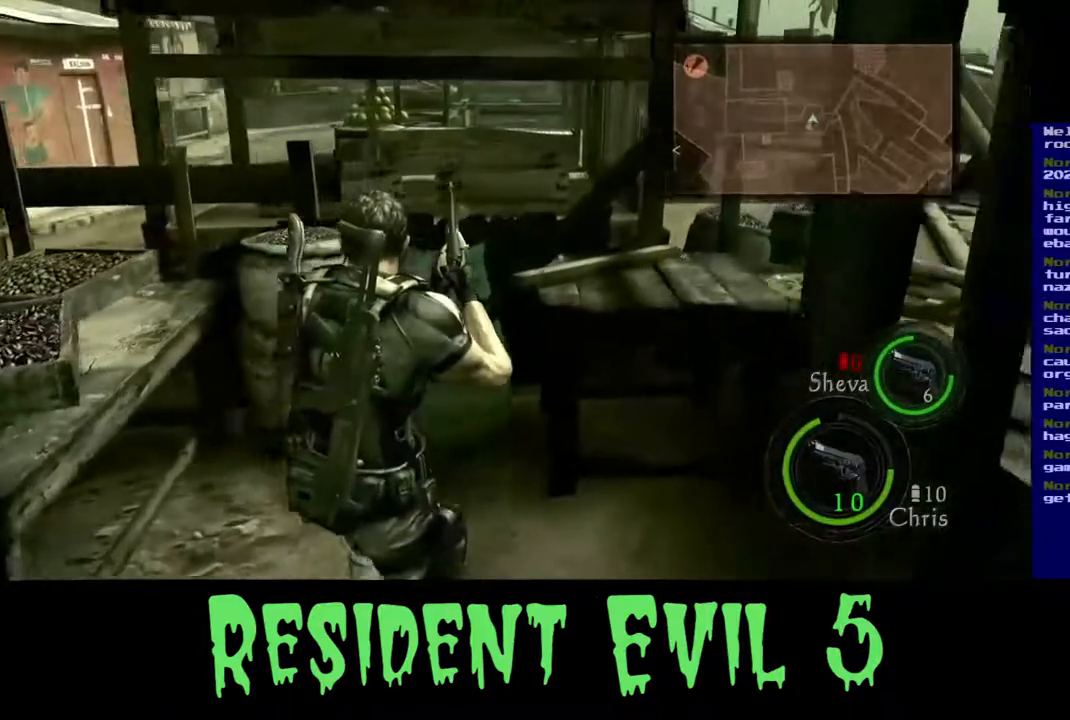
{"buttons": [], "left_stick": "up-right", "right_stick": "right", "events": [[17, "left_stick", "up"], [167, "left_stick", "up-right"], [167, "right_stick", "right"]]}
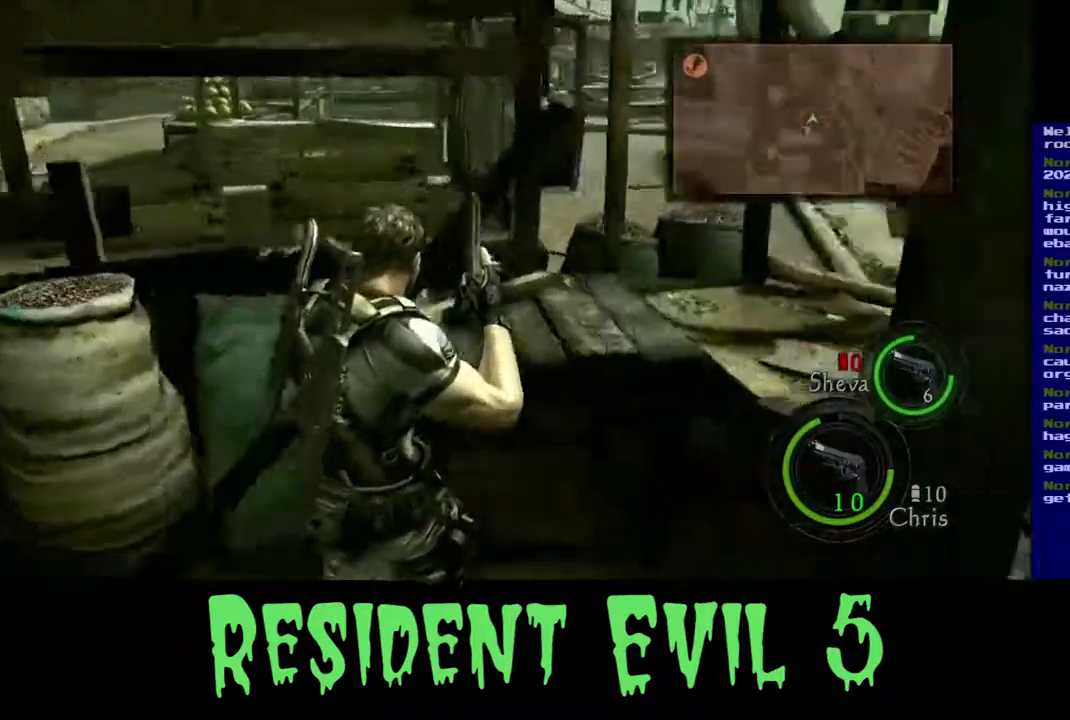
{"buttons": [], "left_stick": "down-left", "right_stick": "up-right", "events": [[17, "left_stick", "right"], [50, "right_stick", "up-right"], [217, "left_stick", "down"], [267, "left_stick", "down-left"]]}
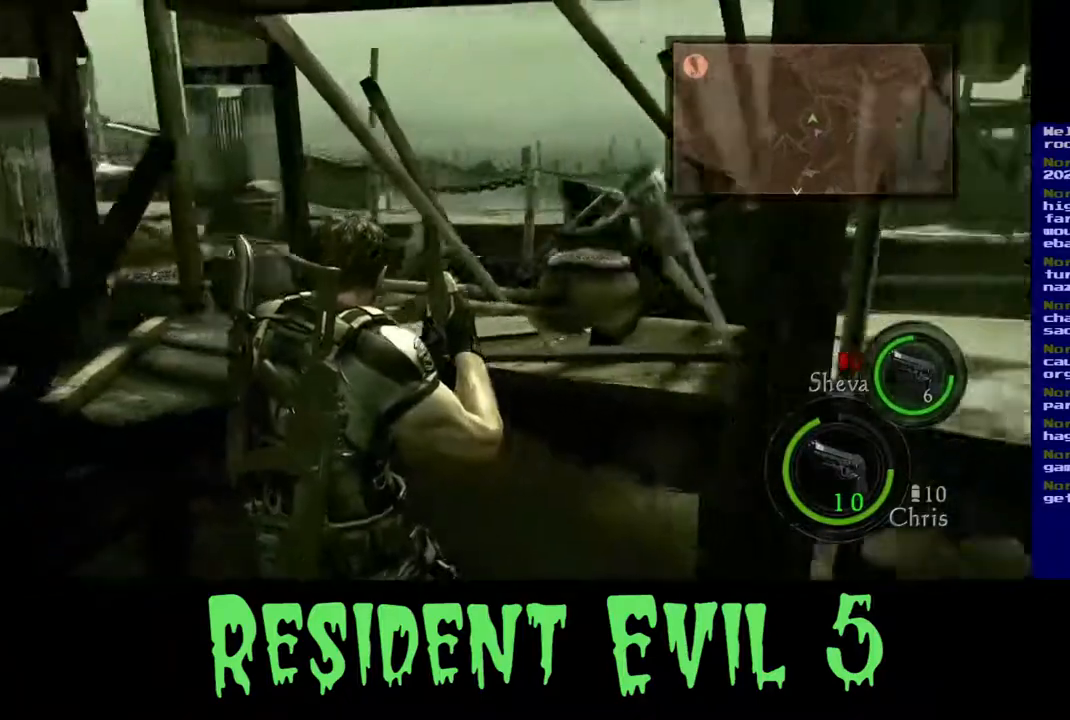
{"buttons": [], "left_stick": "right", "right_stick": "up-right", "events": [[117, "left_stick", "center"], [300, "left_stick", "right"]]}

→ WORK TO BE COMPLETED
Copy out the listing exactly as it stands, but not the pictures.

→ RESULT OF THE EXERCISE
{"buttons": [], "left_stick": "up-right", "right_stick": "right", "events": [[17, "left_stick", "up"], [167, "left_stick", "up-right"], [167, "right_stick", "right"]]}
{"buttons": [], "left_stick": "down-left", "right_stick": "up-right", "events": [[17, "left_stick", "right"], [50, "right_stick", "up-right"], [217, "left_stick", "down"], [267, "left_stick", "down-left"]]}
{"buttons": [], "left_stick": "right", "right_stick": "up-right", "events": [[117, "left_stick", "center"], [300, "left_stick", "right"]]}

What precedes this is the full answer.